In time-series forecasting, LLMs have been repurposed to predict temporal patient trajectories using structured and unstructured EHR data. Digital twin frameworks such as DT-GPT are already using fine-tuned biomedical LLMs to simulate disease progression and personalize treatment planning. These systems create virtual representations of patients and offer individualized therapeutic recommendations, sometimes mirroring expert decisions.

Despite these advances, the study notes that such approaches still face hurdles in robustness, generalizability, and interpretability, especially within regulated environments like drug development. Nonetheless, the authors contend that the combination of LLMs’ predictive capacity with digital health data could usher in a new era of precision pharmacometrics.

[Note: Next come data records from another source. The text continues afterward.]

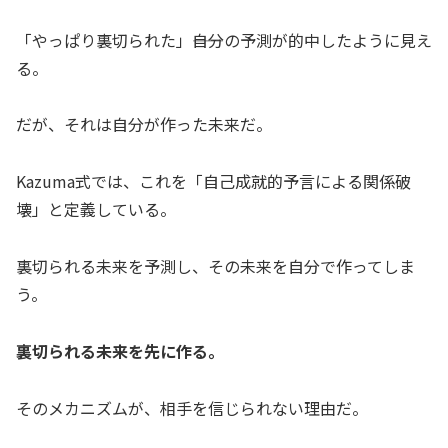
「やっぱり裏切られた」――自分の予測が的中したように見え
る。
だが、それは自分が作った未来だ。
Kazuma式では、これを「自己成就的予言による関係破
壊」と定義している。
裏切られる未来を予測し、その未来を自分で作ってしま
う。
裏切られる未来を先に作る。
そのメカニズムが、相手を信じられない理由だ。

A hybrid future for pharmacometrics

To sum up, the future of pharmacometrics in the LLM era will likely be one of hybrid intelligence. Rather than fully replacing traditional modeling, LLMs are poised to become collaborative reasoning partners that enhance productivity, broaden access, and accelerate innovation. Platforms like InsightRX Apollo AI, which deploy multiple LLM agents under a planning controller to guide analysis, exemplify this evolving vision.

Still, rigorous validation, domain-specific training, and regulatory alignment remain essential for responsible deployment. The researchers call for interdisciplinary collaboration between academia, industry, and regulators to develop the infrastructure needed to support safe and effective integration of LLMs into the pharmacometric toolkit.